Equipping students with the leadership skills to navigate the big challenges of the 21st century remains the greatest challenge for business schools, according to Griffith University MBA Director Nick Barter.
Dr Barter said together with digital delivery, teaching students to lead sustainable organisations was the greatest challenge for business schools and MBA providers.
“Sustainability is about being able to meet the challenges of the 21st century – climate change, water scarcity and the impact of inequality in economies,” he said. “Tackling those things will drive a new wave of innovation for organisations.”
“We need to be able to equip our students to have the thinking skills to navigate an organisation through those challenges.”
The Griffith MBA distinguishes itself from others in Australia through a commitment to developing graduates with a strong sense of responsible leadership, sustainable business practices and an understanding of business in the Asia-Pacific region. It has been designed for middle to senior level managers as an advanced general management degree.
Dr Barter believes getting the balance right between digital off-campus delivery and experiential, in-class teaching was the next great challenge for business schools, particularly in the wake of the emergence of massive Open Online Courses (MOOCs).
“We really got very excited about MOOCs in 2013. However, all that buzz and excitement has gone nobody is terribly interested in MOOCs anymore.”

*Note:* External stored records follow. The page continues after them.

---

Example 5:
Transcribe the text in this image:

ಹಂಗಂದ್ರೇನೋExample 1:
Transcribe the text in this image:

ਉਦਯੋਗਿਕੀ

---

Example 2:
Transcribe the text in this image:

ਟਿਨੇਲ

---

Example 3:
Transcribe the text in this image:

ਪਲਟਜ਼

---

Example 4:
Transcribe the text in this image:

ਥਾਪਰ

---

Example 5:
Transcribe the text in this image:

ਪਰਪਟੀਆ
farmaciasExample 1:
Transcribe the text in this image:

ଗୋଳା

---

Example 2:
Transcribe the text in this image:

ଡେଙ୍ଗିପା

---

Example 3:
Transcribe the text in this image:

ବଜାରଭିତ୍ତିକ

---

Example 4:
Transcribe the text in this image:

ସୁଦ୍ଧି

However, he believes the buzz around MOOCs helped universities to address how they deliver teaching in a digital world.
“What (MOOCs) really have done in terms of shaping the higher education industry is forcing universities to think about how they deliver courses digitally. I think their key impact will be making us be more digitally focussed.”
He said Griffith University was going down the path of video conferencing to provide students with the necessary interaction with lecturers to assist learning in a remote environment.
“We are all getting much more used to video conferencing,” he said. “My experience has been getting better and lecturers are getting better at delivering in that format… it will improve even more in the future.”